Pulteney was a British Member of Parliament and the governor of the British Fisheries Society. He commissioned Thomas Telford, Britain’s preeminent civil engineer at the time, to design and supervise the construction of these major projects. Pulteney passed away in 1805 though, a few years before his vision came to fruition. The harbor was completed in 1808, and a decade later more than 800 boats were operating out of the port. The new town, built along the south bank of the Wick River and the south shore of the bay, was established by 1810 and named Pulteneytown in Sir William’s honor. Although originally considered a separate town, it has been part of Wick since 1902.

With a rapidly growing population, demand for whisky would soon necessitate a local distillery. Founded by James Henderson in 1826, the Pulteney distillery was named for the new town in which it was located, and indirectly for the man who was responsible for the development of Pulteneytown.

In addition to the distillery’s uncommon name etymology, it is also one of very few urban distilleries in Scotland. That is a term which could be somewhat open to interpretation, but even if you include distilleries with small amounts of dense development in close proximity to them, the only ones that come to mind are Auchentoshan, Oban, Highland Park, Bowmore, Tobermory, Springbank, Glengyle and Glen Scotia.

Old Pulteney’s core range consists of a 12 year, a 17 year and 21 year (which I’ll taste in an upcoming post). The 12 year, which is at 43% and presumably chill filtered, is aged exclusively in ex-Bourbon barrels. The 17 year, which is at 46% and carries an “unchill-filtered” statement on the label, is aged primarily in ex-Bourbon barrels with the addition of some spirit aged wholly in Spanish oak ex-Sherry casks. The 12 year is noticeably darker in color, though neither bottling has a statement claiming natural color.

12 year:
nose – The aromas are gently malty, with hay and beach grass, a touch of vanilla and slightly briny minerality.
palate – It has decent weight, and a nice balance of malt and tree fruits with a touch of vanilla.
finish – The malt carries through, joined by grassy notes and a soft spiciness. The coastal, briny character is well integrated throughout.
overall – Lively and thought provoking with a nice evolution of flavors.

17 year:
nose – The aromas show more maturity than those of the 12 year.
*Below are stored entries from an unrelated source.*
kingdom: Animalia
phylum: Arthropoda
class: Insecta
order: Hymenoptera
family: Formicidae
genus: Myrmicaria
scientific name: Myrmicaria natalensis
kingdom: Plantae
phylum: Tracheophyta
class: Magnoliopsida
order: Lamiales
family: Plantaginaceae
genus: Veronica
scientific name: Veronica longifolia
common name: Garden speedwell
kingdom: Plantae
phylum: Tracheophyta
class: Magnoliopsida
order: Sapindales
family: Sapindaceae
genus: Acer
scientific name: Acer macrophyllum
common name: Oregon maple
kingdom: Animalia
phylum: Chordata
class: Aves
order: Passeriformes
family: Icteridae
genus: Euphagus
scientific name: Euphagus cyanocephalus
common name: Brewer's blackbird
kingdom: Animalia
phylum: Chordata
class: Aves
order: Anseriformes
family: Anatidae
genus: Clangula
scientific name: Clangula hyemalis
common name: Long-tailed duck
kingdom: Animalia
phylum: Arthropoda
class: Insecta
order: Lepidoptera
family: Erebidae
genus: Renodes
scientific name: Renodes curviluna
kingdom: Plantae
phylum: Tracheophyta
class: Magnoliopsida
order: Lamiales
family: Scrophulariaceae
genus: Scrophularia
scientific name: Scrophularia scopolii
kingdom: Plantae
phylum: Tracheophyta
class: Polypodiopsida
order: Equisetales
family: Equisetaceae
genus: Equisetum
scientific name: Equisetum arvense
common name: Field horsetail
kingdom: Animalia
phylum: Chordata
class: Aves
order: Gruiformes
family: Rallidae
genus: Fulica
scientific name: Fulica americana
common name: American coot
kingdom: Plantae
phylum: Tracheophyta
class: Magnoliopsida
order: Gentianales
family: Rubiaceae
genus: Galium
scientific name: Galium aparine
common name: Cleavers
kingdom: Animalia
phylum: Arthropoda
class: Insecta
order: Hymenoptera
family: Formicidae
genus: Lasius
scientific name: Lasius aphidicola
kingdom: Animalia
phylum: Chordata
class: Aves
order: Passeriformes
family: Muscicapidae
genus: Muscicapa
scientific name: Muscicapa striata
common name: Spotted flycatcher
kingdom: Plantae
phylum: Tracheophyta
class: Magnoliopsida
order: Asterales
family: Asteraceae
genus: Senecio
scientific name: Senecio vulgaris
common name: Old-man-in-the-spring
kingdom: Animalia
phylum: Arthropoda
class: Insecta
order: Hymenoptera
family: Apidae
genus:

There’s still some maltiness and coastal character, but notes of clay and old books overshadow them.
palate – The weight is still there, but it kind of falls flat on the palate. Malt is the obvious character but it’s fairly one-dimensional, with just a bit of salinity coming along.
finish – Generous spice notes join the malt and sea spray, but it still feels like something is lacking.
overall – I don’t dislike the 17 year, it just fell short of my expectations and pales in comparison to the 12 year. If I didn’t know better, I would think this was the lower-proof, chill filtered one out of the two expressions.

I should note that I’ve had this bottle for nearly five years (I tend to ignore the ones that I find underwhelming), so more recent incarnations of the 17 year may have improved. I tasted it close to the time of purchase and not long after thumbed through Jim Murray’s Whisky Bible, noticing that he was lamenting the use of tired old casks to mature Old Pulteney 17 year. I tend to agree.